CP, chronic pancreatitis; ESWL, extracorporeal shockwave lithotripsy; RCT, randomised controlled trial; TPIAT, total pancreatectomy with islet autotransplantation.
Factors to be considered in the design of future trials of the endoscopic and surgical treatment of pain in chronic pancreatitis
| Factors | Comments |
| Demography | Variables including age, sex and recurrent acute pancreatitis may influence outcome |
| Aetiology | Toxic aetiology (alcohol and smoking) predicts a better outcome on pain after surgical resection, although the opposite was found after TPIAT |
| Imaging features | Parenchymal calcifications have predicted postoperative pain relief in some studies. Patients with strictures and stones in the main pancreatic duct may respond to invasive therapies, but as pathology of the pancreatic duct system is not associated with clinical pain, responders need to be identified |
| Procedures | Multiple endoscopic procedures may negatively affect outcome |
| Opioid use | Opioid use has a negative effect on outcome, but represents a bias as the patients typically represent a subgroup with more severe pain, disability and reduced quality of life that predicts a bad outcome to treatment per se |
| Pain evolution | Long pain duration may affect the outcome in a negative way, but data are subject to selection and recall bias. A temporal association between the development of pancreatic morphological changes and pain may predict a favourable prognosis to invasive treatments |
| Pain descriptors | Intermittent pain pattern, as opposed to constant pain, may be associated with better outcomes and probably reflects the absence of central sensitisation |
| Pain assessment | Validated tools for assessment of the multidimensional pain experience, including assessment of physical, psychological and social functioning, are recommended.

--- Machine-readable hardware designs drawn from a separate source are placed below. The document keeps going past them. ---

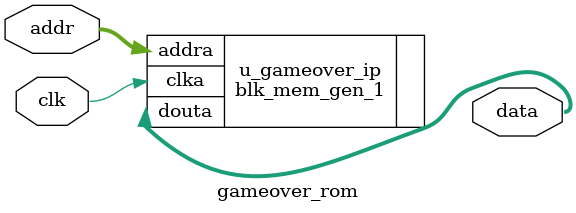
<source format=v>
module gameover_rom (
    input  wire         clk,
    input  wire [18:0]  addr,
    output wire [15:0]  data
);//ÓÎÏ·½áÊøÍ¼Æ¬¼ÓÔØÄ£¿é

    blk_mem_gen_1 u_gameover_ip (
        .clka   (clk),
        .addra  (addr),   // ÊäÈëµØÖ·
        .douta  (data)    // Êä³öÍ¼Æ¬¶ÔÓ¦Î»ÖÃÏñËØµãÑÕÉ«
    );

endmodule
</source>
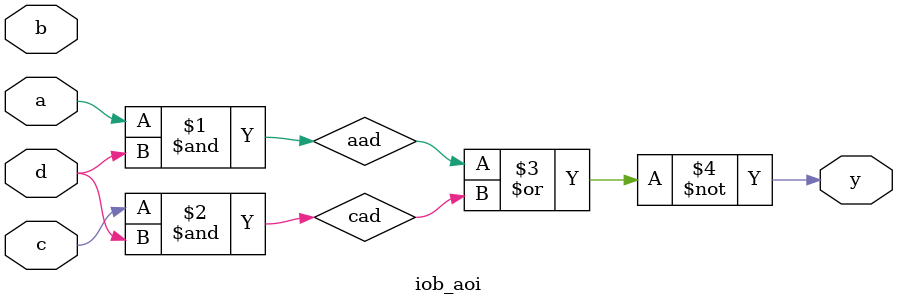
<source format=v>
`timescale 1ns / 1ps

module iob_aoi(
	input a,
	input b,
	input c,
	input d,
	output y
);

	wire aad, cad;

	assign aad = a & d;
	assign cad = c & d;

	assign y = ~(aad | cad);

endmodule

</source>
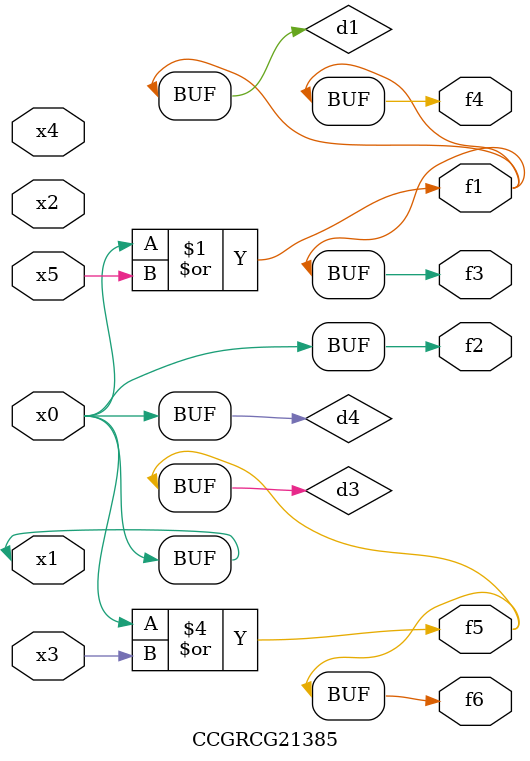
<source format=v>
module CCGRCG21385(
	input x0, x1, x2, x3, x4, x5,
	output f1, f2, f3, f4, f5, f6
);

	wire d1, d2, d3, d4;

	or (d1, x0, x5);
	xnor (d2, x1, x4);
	or (d3, x0, x3);
	buf (d4, x0, x1);
	assign f1 = d1;
	assign f2 = d4;
	assign f3 = d1;
	assign f4 = d1;
	assign f5 = d3;
	assign f6 = d3;
endmodule

</source>
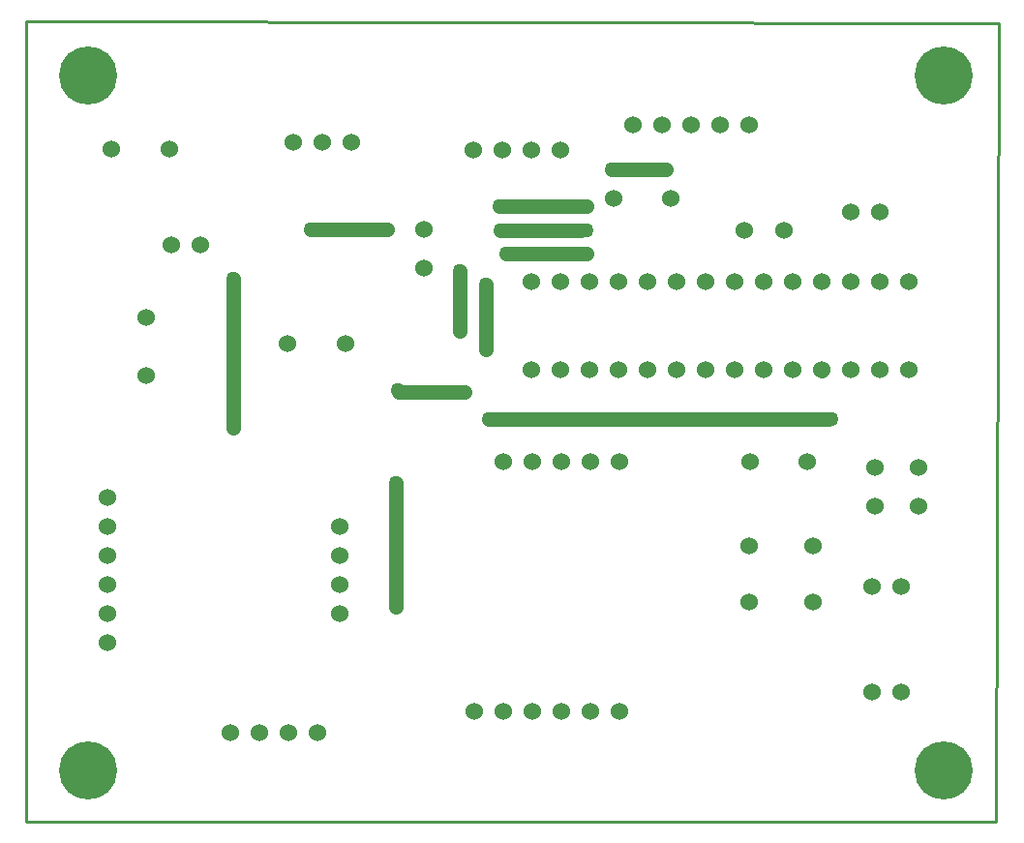
<source format=gtl>
G04*
G04 #@! TF.GenerationSoftware,Altium Limited,Altium Designer,19.0.15 (446)*
G04*
G04 Layer_Physical_Order=1*
G04 Layer_Color=255*
%FSLAX44Y44*%
%MOMM*%
G71*
G01*
G75*
%ADD11C,0.2540*%
%ADD20C,1.2700*%
%ADD21C,1.5240*%
%ADD22C,5.0800*%
%ADD23C,1.2700*%
D11*
X375920Y548640D02*
Y1248410D01*
Y548640D02*
X1224280D01*
X1226820Y1247140D01*
X375920Y1248410D02*
X1226820Y1247140D01*
D20*
X888820Y1118870D02*
X935990D01*
X906093Y1157639D02*
X906780D01*
X939314Y1093956D02*
X939800Y1093470D01*
X699770Y736420D02*
Y844550D01*
X778510Y961390D02*
Y1018540D01*
X796290Y1045210D02*
X866140D01*
X755650Y977900D02*
Y1029970D01*
X791210Y1065670D02*
X860920D01*
X789940Y1086759D02*
X866140D01*
X701040Y925830D02*
X702310Y924560D01*
X759460D01*
X723900Y1032510D02*
X724386Y1032996D01*
X557530Y892810D02*
Y1023620D01*
X624840Y1066800D02*
X692150D01*
X781050Y900430D02*
X1078230D01*
X1071880Y943610D02*
X1072366Y943124D01*
D21*
X501650Y1136650D02*
D03*
X450850D02*
D03*
X447040Y831850D02*
D03*
Y806450D02*
D03*
Y781050D02*
D03*
Y755650D02*
D03*
Y730250D02*
D03*
Y704850D02*
D03*
X650240Y806450D02*
D03*
Y781050D02*
D03*
Y755650D02*
D03*
Y730250D02*
D03*
X1116330Y754019D02*
D03*
X1141730D02*
D03*
X1059180Y863600D02*
D03*
X1009650D02*
D03*
X660688Y1142400D02*
D03*
X635288D02*
D03*
X609888D02*
D03*
X528320Y1052830D02*
D03*
X502920D02*
D03*
X631190Y626110D02*
D03*
X605790D02*
D03*
X580390D02*
D03*
X554990D02*
D03*
X481330Y989370D02*
D03*
Y938570D02*
D03*
X655320Y966470D02*
D03*
X604520D02*
D03*
X895350Y645160D02*
D03*
X869950D02*
D03*
X844550D02*
D03*
X819150D02*
D03*
X793750D02*
D03*
X768350D02*
D03*
X793750Y863600D02*
D03*
X819150D02*
D03*
X844550D02*
D03*
X869950D02*
D03*
X895350D02*
D03*
X843280Y1135698D02*
D03*
X817880D02*
D03*
X792480D02*
D03*
X767080D02*
D03*
X723900Y1032510D02*
D03*
Y1066800D02*
D03*
X817880Y1020608D02*
D03*
X843280D02*
D03*
X868680D02*
D03*
X894080D02*
D03*
X919480D02*
D03*
X944880D02*
D03*
X970280D02*
D03*
X995680D02*
D03*
X1021080D02*
D03*
X1046480D02*
D03*
X1071880D02*
D03*
X1097280D02*
D03*
X1122680D02*
D03*
X1148080D02*
D03*
Y943610D02*
D03*
X1122680D02*
D03*
X1097280D02*
D03*
X1071880D02*
D03*
X1046480D02*
D03*
X1021080D02*
D03*
X995680D02*
D03*
X970280D02*
D03*
X944880D02*
D03*
X919480D02*
D03*
X894080D02*
D03*
X868680D02*
D03*
X843280D02*
D03*
X817880D02*
D03*
X1008380Y740410D02*
D03*
Y789940D02*
D03*
X1097280Y1081679D02*
D03*
X1122680D02*
D03*
X1064260Y740410D02*
D03*
Y789940D02*
D03*
X1004570Y1065670D02*
D03*
X1038860D02*
D03*
X1118870Y824230D02*
D03*
Y858520D02*
D03*
X1156970D02*
D03*
Y824230D02*
D03*
X1116330Y661670D02*
D03*
X1141730D02*
D03*
X939800Y1093470D02*
D03*
X890270D02*
D03*
X1008380Y1157639D02*
D03*
X982980D02*
D03*
X957580D02*
D03*
X932180D02*
D03*
X906780D02*
D03*
D22*
X430530Y1201420D02*
D03*
Y593090D02*
D03*
X1178560D02*
D03*
Y1201420D02*
D03*
D23*
X935990Y1118870D02*
D03*
X888820D02*
D03*
X699770Y736420D02*
D03*
Y844550D02*
D03*
X778510Y961390D02*
D03*
Y1018540D02*
D03*
X796290Y1045210D02*
D03*
X866140D02*
D03*
X755650Y1029970D02*
D03*
Y977900D02*
D03*
X791210Y1065670D02*
D03*
X866140D02*
D03*
X789940Y1086759D02*
D03*
X866140D02*
D03*
X624840Y1066800D02*
D03*
X692150D02*
D03*
X557530Y892810D02*
D03*
Y1023620D02*
D03*
X701040Y925830D02*
D03*
X759460Y924560D02*
D03*
X1080770Y900430D02*
D03*
X781050D02*
D03*
M02*

</source>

Catastrophizing and psychological comorbidity to pain also need to be considered. QST may prove useful for objective assessment of pain mechanisms, but requires more validation |
| Design | Adequately powered studies, well-defined patient cohorts and randomisation are essential. However, without sham-controlled studies, it is not possible to determine non-placebo effect sizes of treatment. |
QST, Quantitative sensory testing; TPIAT, total pancreatectomy with islet autotransplantation.